I am using KNNImputer to impute np.nan values in several pd.DataFrame. I checked that all the datatypes of each one of the dataframes are numeric. However, KNNImputer drops some columns in some dataframes:
>>>input_df.shape
(816, 216)
>>> input_df.dtypes.value_count()
float64 216
dtype: int64
>>output_df.shape
(816, 27)
I used the following KNNImputer configuration
imputer = KNNImputer(n_neighbors=1,
weights="uniform",
add_indicator=False)
output_df = imputer.fit_transform(input_df)
I would like to know why it is happening since each one of the dataframes have np.nan values. By the way, the parameter n_neighbors=1 should not have any impact in the outcome since I am replacing missing values with the values of the closest neighbor.
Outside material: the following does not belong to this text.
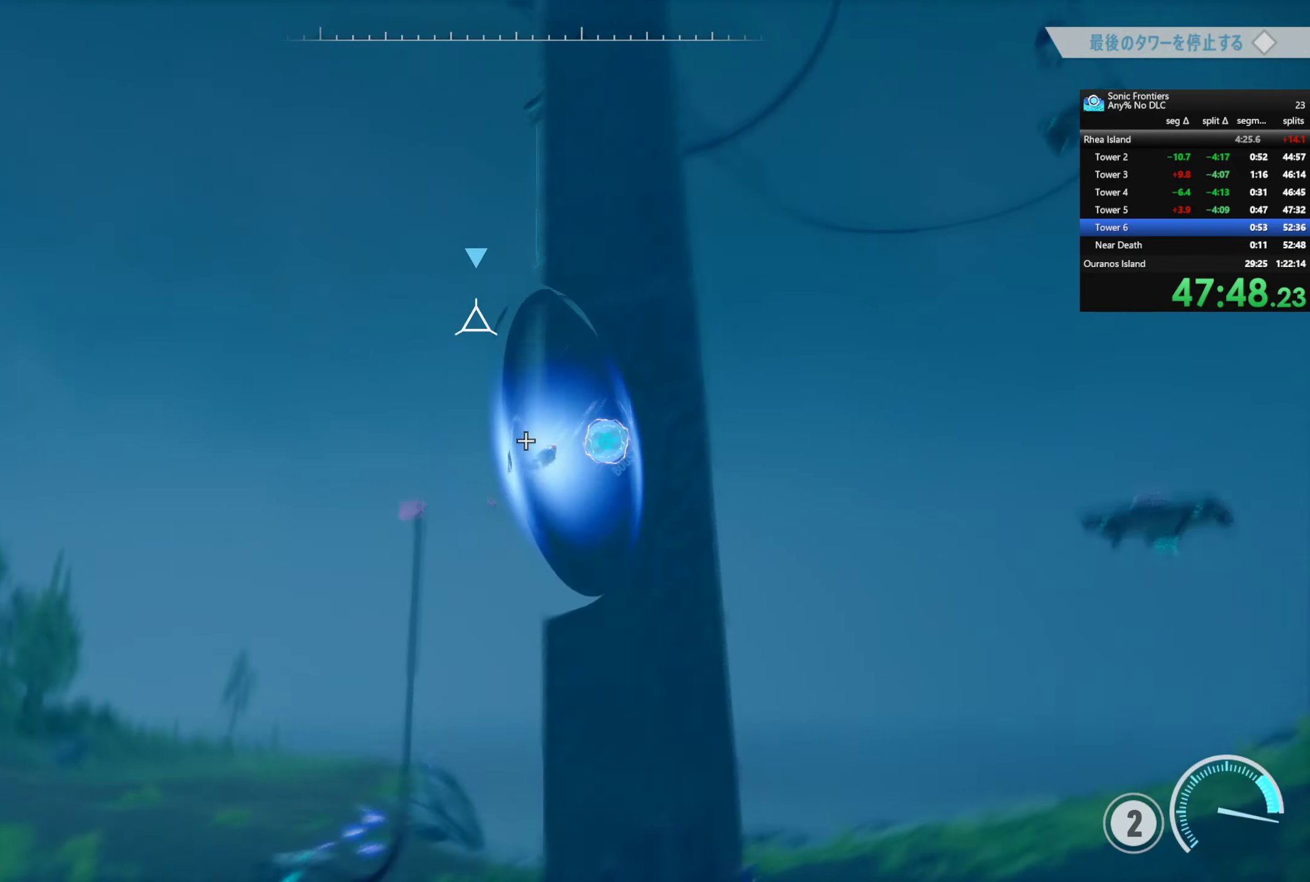
{"dt_ms": 500, "buttons": ["R2"], "left_stick": "center", "right_stick": "right", "button_events": []}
I think in your data there could be some columns where there are only np.nan
or empty features for all rows that can cause KNNImputer to drop that column in the output
>>> import numpy as np
>>> import pandas as pd
>>> from sklearn.impute import KNNImputer
>>>
>>> imputer = KNNImputer(n_neighbors=1,
... weights="uniform",
... add_indicator=False)
>>>
>>> df = pd.DataFrame([[1.69, 2.69, np.nan], [3.69, 4.69, 3.69, np.nan], [np.nan, 6.69, 5.69, np.nan], [8.69, 8.69, 7.69, np.nan]])
>>> print(df)
0 1 2 3
0 1.69 2.69 NaN NaN
1 3.69 4.69 3.69 NaN
2 NaN 6.69 5.69 NaN
3 8.69 8.69 7.69 NaN
>>> print(df.shape)
(4, 4)
>>> print(df.dtypes.value_counts())
float64 4
Name: count, dtype: int64
>>>
>>> output_df = imputer.fit_transform(df)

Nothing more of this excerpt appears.